• [What is being asked] In the copy, include no images, and repeat each entry precisely as written.

• [Information shown]

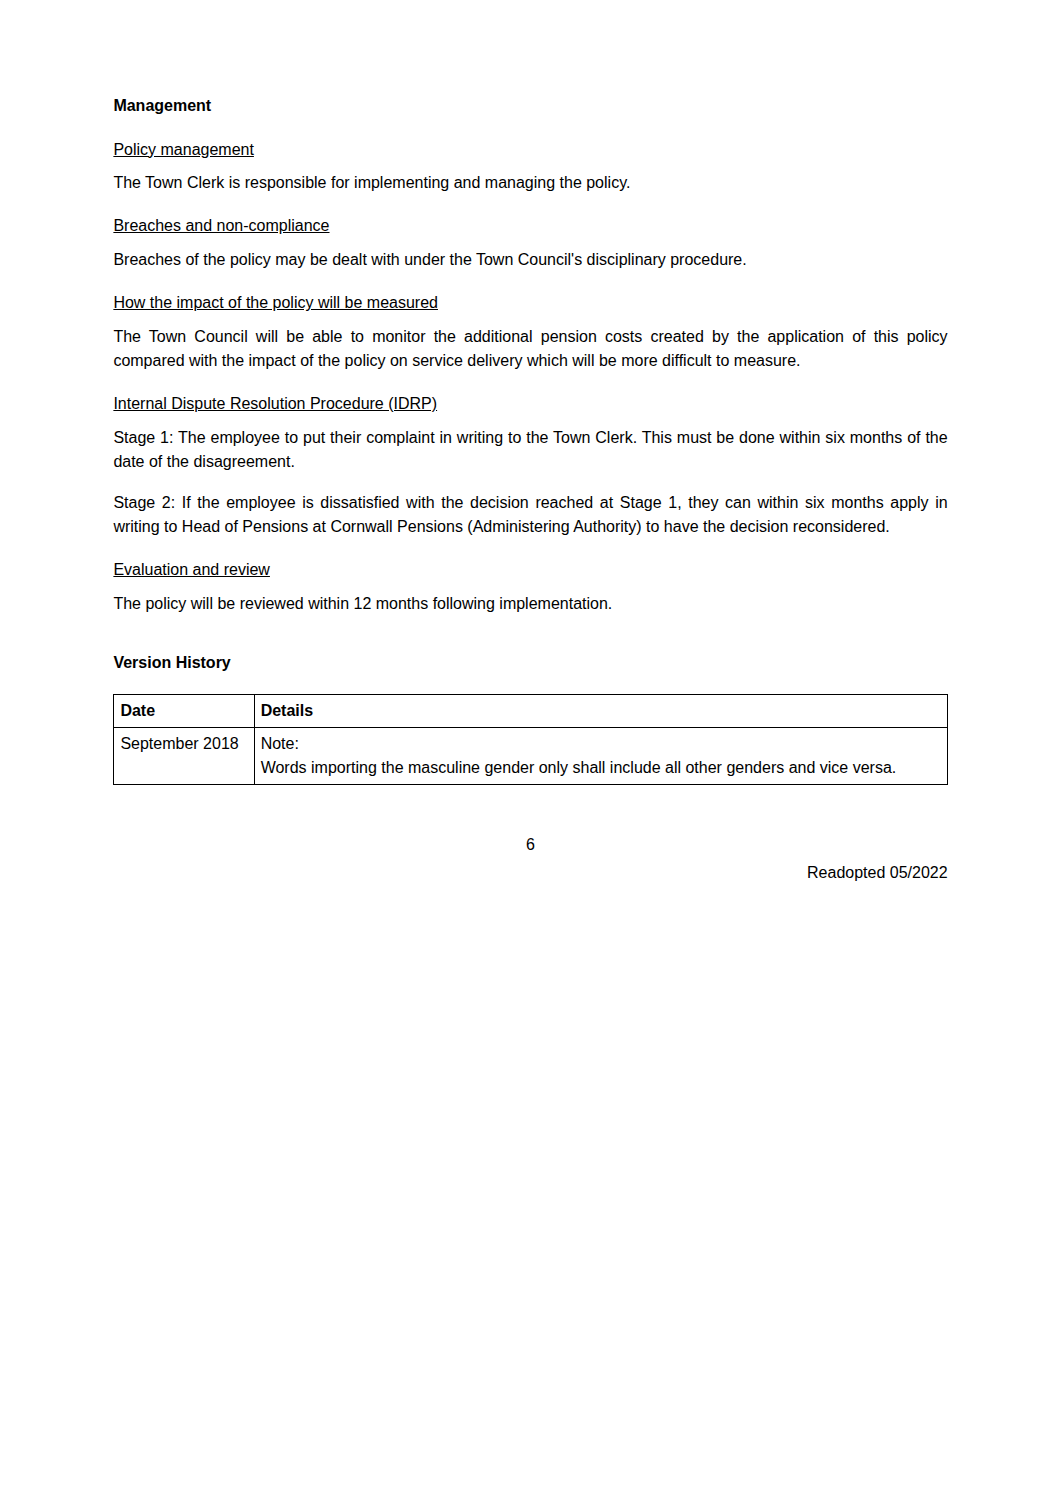Management
Policy management
The Town Clerk is responsible for implementing and managing the policy.
Breaches and non-compliance
Breaches of the policy may be dealt with under the Town Council's disciplinary procedure.
How the impact of the policy will be measured
The Town Council will be able to monitor the additional pension costs created by the application of this policy compared with the impact of the policy on service delivery which will be more difficult to measure.
Internal Dispute Resolution Procedure (IDRP)
Stage 1: The employee to put their complaint in writing to the Town Clerk. This must be done within six months of the date of the disagreement.
Stage 2: If the employee is dissatisfied with the decision reached at Stage 1, they can within six months apply in writing to Head of Pensions at Cornwall Pensions (Administering Authority) to have the decision reconsidered.
Evaluation and review
The policy will be reviewed within 12 months following implementation.
Version History
| Date | Details |
| --- | --- |
| September 2018 | Note: Words importing the masculine gender only shall include all other genders and vice versa. |
6
Readopted 05/2022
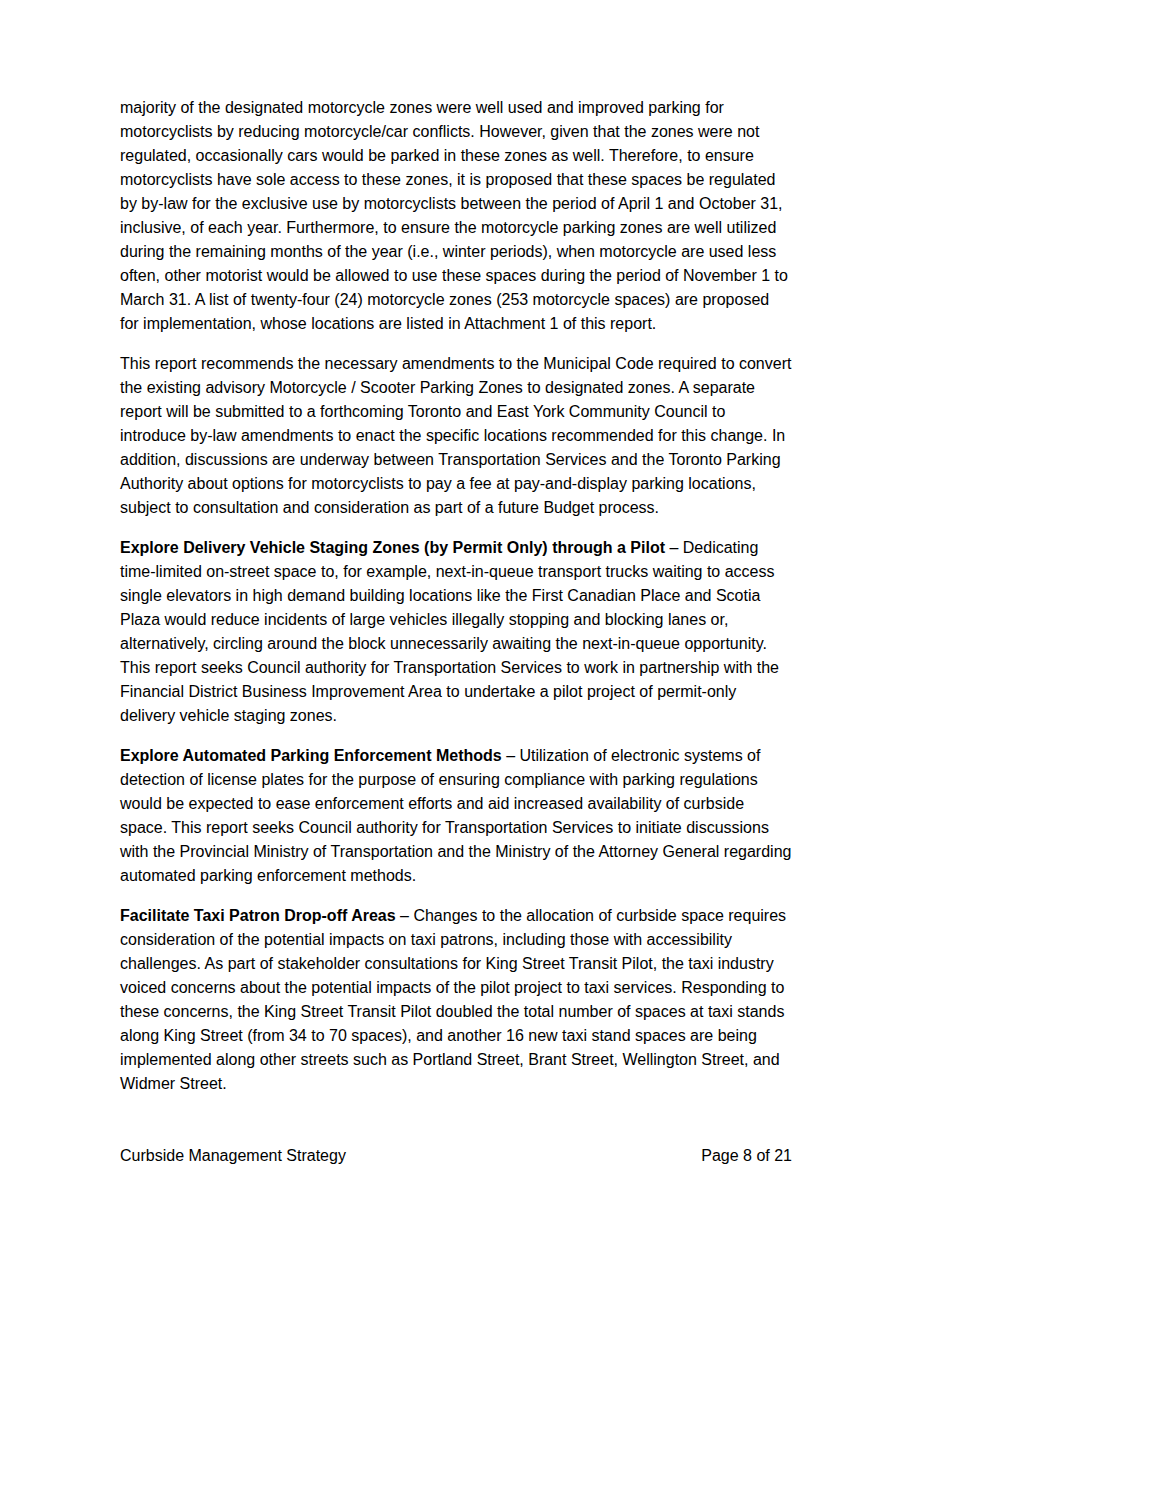majority of the designated motorcycle zones were well used and improved parking for motorcyclists by reducing motorcycle/car conflicts. However, given that the zones were not regulated, occasionally cars would be parked in these zones as well. Therefore, to ensure motorcyclists have sole access to these zones, it is proposed that these spaces be regulated by by-law for the exclusive use by motorcyclists between the period of April 1 and October 31, inclusive, of each year. Furthermore, to ensure the motorcycle parking zones are well utilized during the remaining months of the year (i.e., winter periods), when motorcycle are used less often, other motorist would be allowed to use these spaces during the period of November 1 to March 31. A list of twenty-four (24) motorcycle zones (253 motorcycle spaces) are proposed for implementation, whose locations are listed in Attachment 1 of this report.
This report recommends the necessary amendments to the Municipal Code required to convert the existing advisory Motorcycle / Scooter Parking Zones to designated zones. A separate report will be submitted to a forthcoming Toronto and East York Community Council to introduce by-law amendments to enact the specific locations recommended for this change. In addition, discussions are underway between Transportation Services and the Toronto Parking Authority about options for motorcyclists to pay a fee at pay-and-display parking locations, subject to consultation and consideration as part of a future Budget process.
Explore Delivery Vehicle Staging Zones (by Permit Only) through a Pilot – Dedicating time-limited on-street space to, for example, next-in-queue transport trucks waiting to access single elevators in high demand building locations like the First Canadian Place and Scotia Plaza would reduce incidents of large vehicles illegally stopping and blocking lanes or, alternatively, circling around the block unnecessarily awaiting the next-in-queue opportunity. This report seeks Council authority for Transportation Services to work in partnership with the Financial District Business Improvement Area to undertake a pilot project of permit-only delivery vehicle staging zones.
Explore Automated Parking Enforcement Methods – Utilization of electronic systems of detection of license plates for the purpose of ensuring compliance with parking regulations would be expected to ease enforcement efforts and aid increased availability of curbside space. This report seeks Council authority for Transportation Services to initiate discussions with the Provincial Ministry of Transportation and the Ministry of the Attorney General regarding automated parking enforcement methods.
Facilitate Taxi Patron Drop-off Areas – Changes to the allocation of curbside space requires consideration of the potential impacts on taxi patrons, including those with accessibility challenges. As part of stakeholder consultations for King Street Transit Pilot, the taxi industry voiced concerns about the potential impacts of the pilot project to taxi services. Responding to these concerns, the King Street Transit Pilot doubled the total number of spaces at taxi stands along King Street (from 34 to 70 spaces), and another 16 new taxi stand spaces are being implemented along other streets such as Portland Street, Brant Street, Wellington Street, and Widmer Street.
Curbside Management Strategy Page 8 of 21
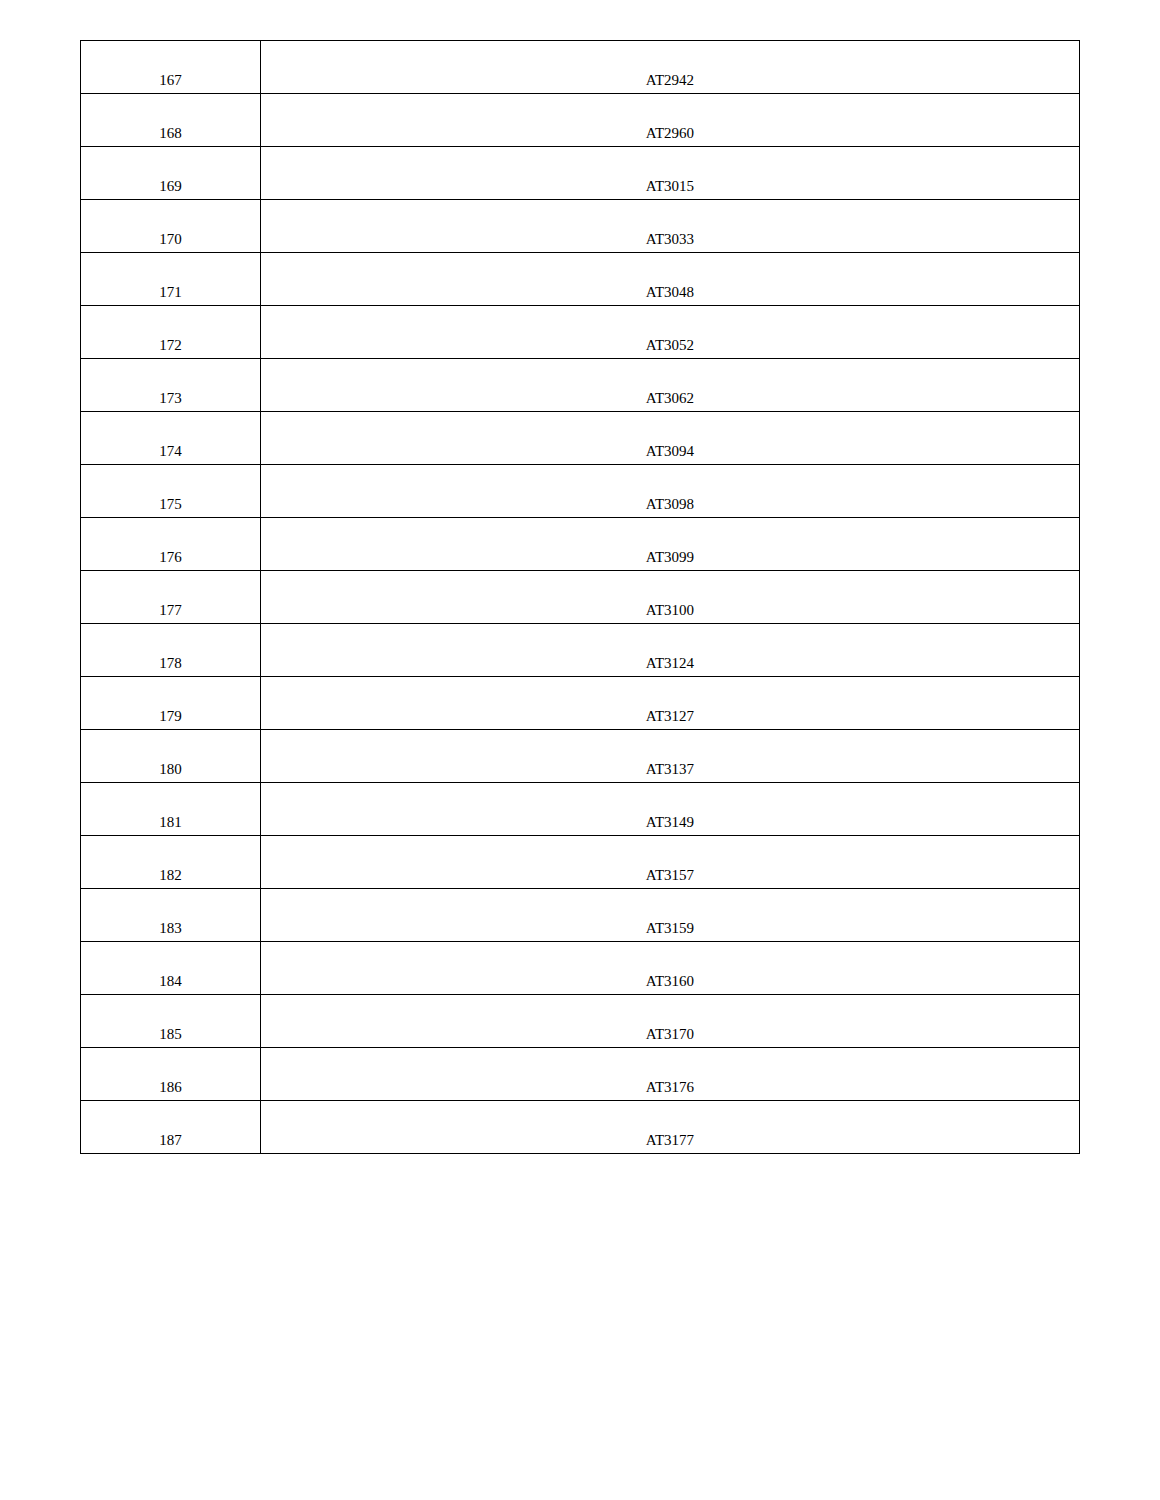| 167 | AT2942 |
| 168 | AT2960 |
| 169 | AT3015 |
| 170 | AT3033 |
| 171 | AT3048 |
| 172 | AT3052 |
| 173 | AT3062 |
| 174 | AT3094 |
| 175 | AT3098 |
| 176 | AT3099 |
| 177 | AT3100 |
| 178 | AT3124 |
| 179 | AT3127 |
| 180 | AT3137 |
| 181 | AT3149 |
| 182 | AT3157 |
| 183 | AT3159 |
| 184 | AT3160 |
| 185 | AT3170 |
| 186 | AT3176 |
| 187 | AT3177 |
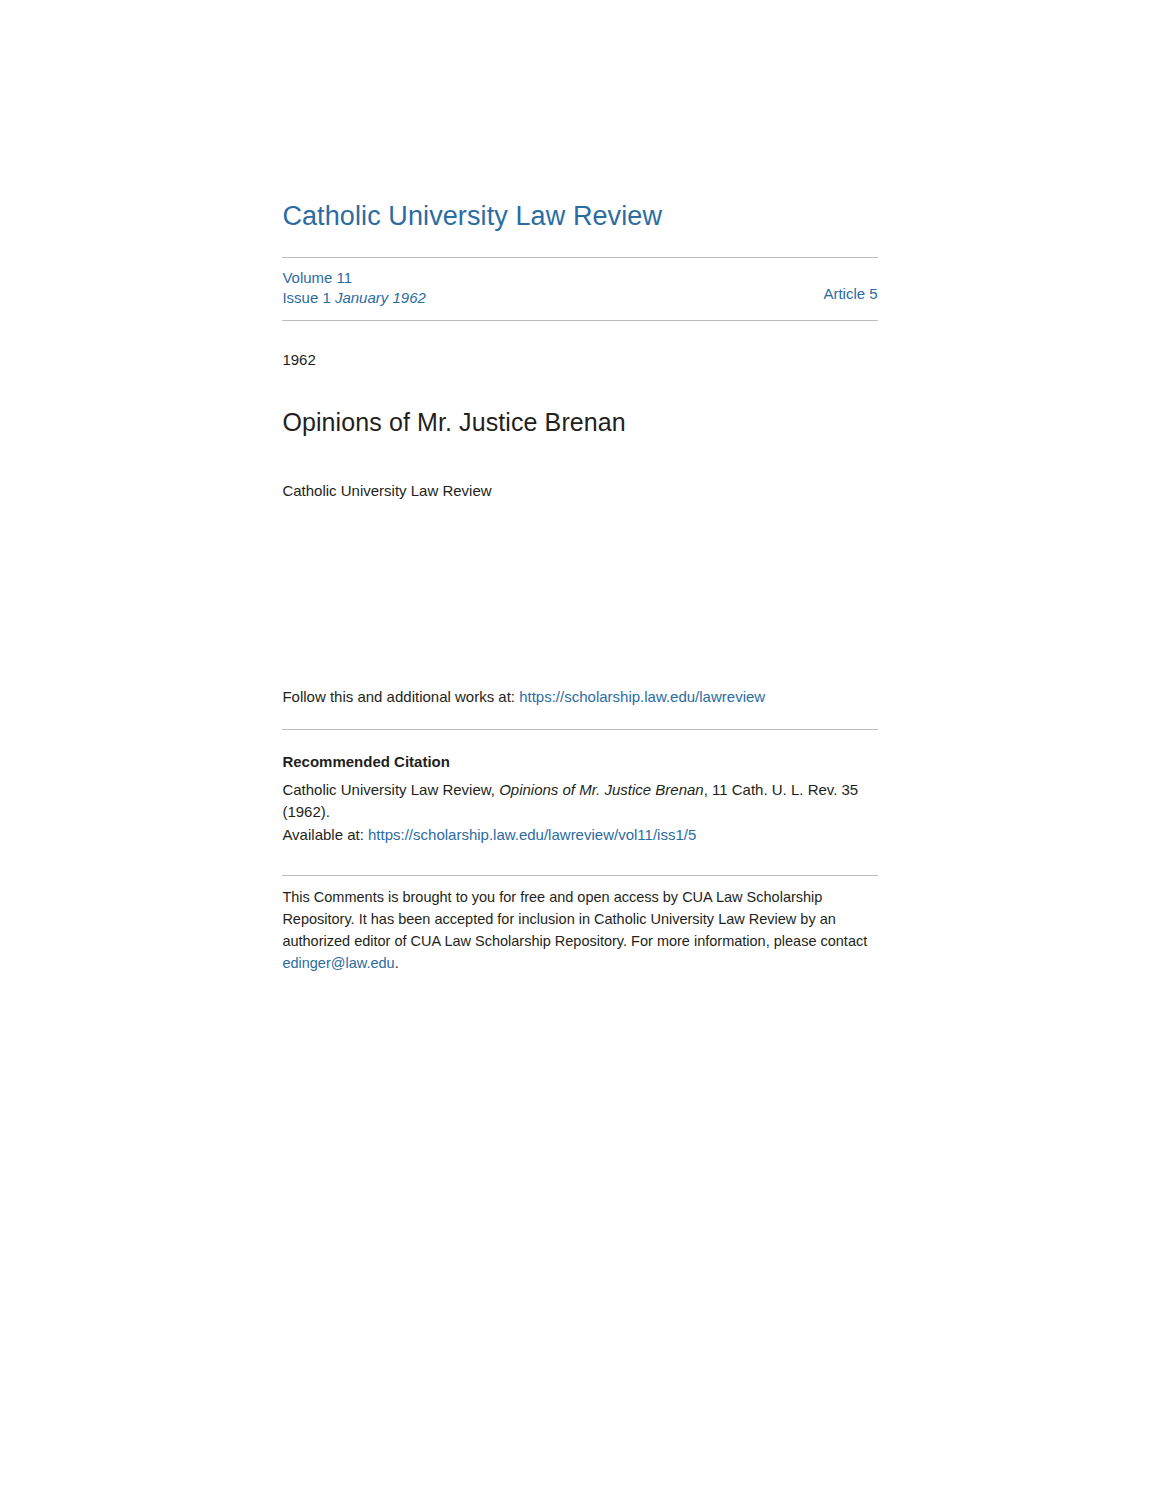Catholic University Law Review
Volume 11
Issue 1 January 1962
Article 5
1962
Opinions of Mr. Justice Brenan
Catholic University Law Review
Follow this and additional works at: https://scholarship.law.edu/lawreview
Recommended Citation
Catholic University Law Review, Opinions of Mr. Justice Brenan, 11 Cath. U. L. Rev. 35 (1962).
Available at: https://scholarship.law.edu/lawreview/vol11/iss1/5
This Comments is brought to you for free and open access by CUA Law Scholarship Repository. It has been accepted for inclusion in Catholic University Law Review by an authorized editor of CUA Law Scholarship Repository. For more information, please contact edinger@law.edu.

• [Solution for this exercise]
Management
Policy management
The Town Clerk is responsible for implementing and managing the policy.
Breaches and non-compliance
Breaches of the policy may be dealt with under the Town Council's disciplinary procedure.
How the impact of the policy will be measured
The Town Council will be able to monitor the additional pension costs created by the application of this policy compared with the impact of the policy on service delivery which will be more difficult to measure.
Internal Dispute Resolution Procedure (IDRP)
Stage 1: The employee to put their complaint in writing to the Town Clerk. This must be done within six months of the date of the disagreement.
Stage 2: If the employee is dissatisfied with the decision reached at Stage 1, they can within six months apply in writing to Head of Pensions at Cornwall Pensions (Administering Authority) to have the decision reconsidered.
Evaluation and review
The policy will be reviewed within 12 months following implementation.
Version History
| Date | Details |
| --- | --- |
| September 2018 | Note: Words importing the masculine gender only shall include all other genders and vice versa. |
6
Readopted 05/2022
majority of the designated motorcycle zones were well used and improved parking for motorcyclists by reducing motorcycle/car conflicts. However, given that the zones were not regulated, occasionally cars would be parked in these zones as well. Therefore, to ensure motorcyclists have sole access to these zones, it is proposed that these spaces be regulated by by-law for the exclusive use by motorcyclists between the period of April 1 and October 31, inclusive, of each year. Furthermore, to ensure the motorcycle parking zones are well utilized during the remaining months of the year (i.e., winter periods), when motorcycle are used less often, other motorist would be allowed to use these spaces during the period of November 1 to March 31. A list of twenty-four (24) motorcycle zones (253 motorcycle spaces) are proposed for implementation, whose locations are listed in Attachment 1 of this report.
This report recommends the necessary amendments to the Municipal Code required to convert the existing advisory Motorcycle / Scooter Parking Zones to designated zones. A separate report will be submitted to a forthcoming Toronto and East York Community Council to introduce by-law amendments to enact the specific locations recommended for this change. In addition, discussions are underway between Transportation Services and the Toronto Parking Authority about options for motorcyclists to pay a fee at pay-and-display parking locations, subject to consultation and consideration as part of a future Budget process.
Explore Delivery Vehicle Staging Zones (by Permit Only) through a Pilot – Dedicating time-limited on-street space to, for example, next-in-queue transport trucks waiting to access single elevators in high demand building locations like the First Canadian Place and Scotia Plaza would reduce incidents of large vehicles illegally stopping and blocking lanes or, alternatively, circling around the block unnecessarily awaiting the next-in-queue opportunity. This report seeks Council authority for Transportation Services to work in partnership with the Financial District Business Improvement Area to undertake a pilot project of permit-only delivery vehicle staging zones.
Explore Automated Parking Enforcement Methods – Utilization of electronic systems of detection of license plates for the purpose of ensuring compliance with parking regulations would be expected to ease enforcement efforts and aid increased availability of curbside space. This report seeks Council authority for Transportation Services to initiate discussions with the Provincial Ministry of Transportation and the Ministry of the Attorney General regarding automated parking enforcement methods.
Facilitate Taxi Patron Drop-off Areas – Changes to the allocation of curbside space requires consideration of the potential impacts on taxi patrons, including those with accessibility challenges. As part of stakeholder consultations for King Street Transit Pilot, the taxi industry voiced concerns about the potential impacts of the pilot project to taxi services. Responding to these concerns, the King Street Transit Pilot doubled the total number of spaces at taxi stands along King Street (from 34 to 70 spaces), and another 16 new taxi stand spaces are being implemented along other streets such as Portland Street, Brant Street, Wellington Street, and Widmer Street.
Curbside Management Strategy Page 8 of 21
| 167 | AT2942 |
| 168 | AT2960 |
| 169 | AT3015 |
| 170 | AT3033 |
| 171 | AT3048 |
| 172 | AT3052 |
| 173 | AT3062 |
| 174 | AT3094 |
| 175 | AT3098 |
| 176 | AT3099 |
| 177 | AT3100 |
| 178 | AT3124 |
| 179 | AT3127 |
| 180 | AT3137 |
| 181 | AT3149 |
| 182 | AT3157 |
| 183 | AT3159 |
| 184 | AT3160 |
| 185 | AT3170 |
| 186 | AT3176 |
| 187 | AT3177 |
Catholic University Law Review
Volume 11
Issue 1 January 1962
Article 5
1962
Opinions of Mr. Justice Brenan
Catholic University Law Review
Follow this and additional works at: https://scholarship.law.edu/lawreview
Recommended Citation
Catholic University Law Review, Opinions of Mr. Justice Brenan, 11 Cath. U. L. Rev. 35 (1962).
Available at: https://scholarship.law.edu/lawreview/vol11/iss1/5
This Comments is brought to you for free and open access by CUA Law Scholarship Repository. It has been accepted for inclusion in Catholic University Law Review by an authorized editor of CUA Law Scholarship Repository. For more information, please contact edinger@law.edu.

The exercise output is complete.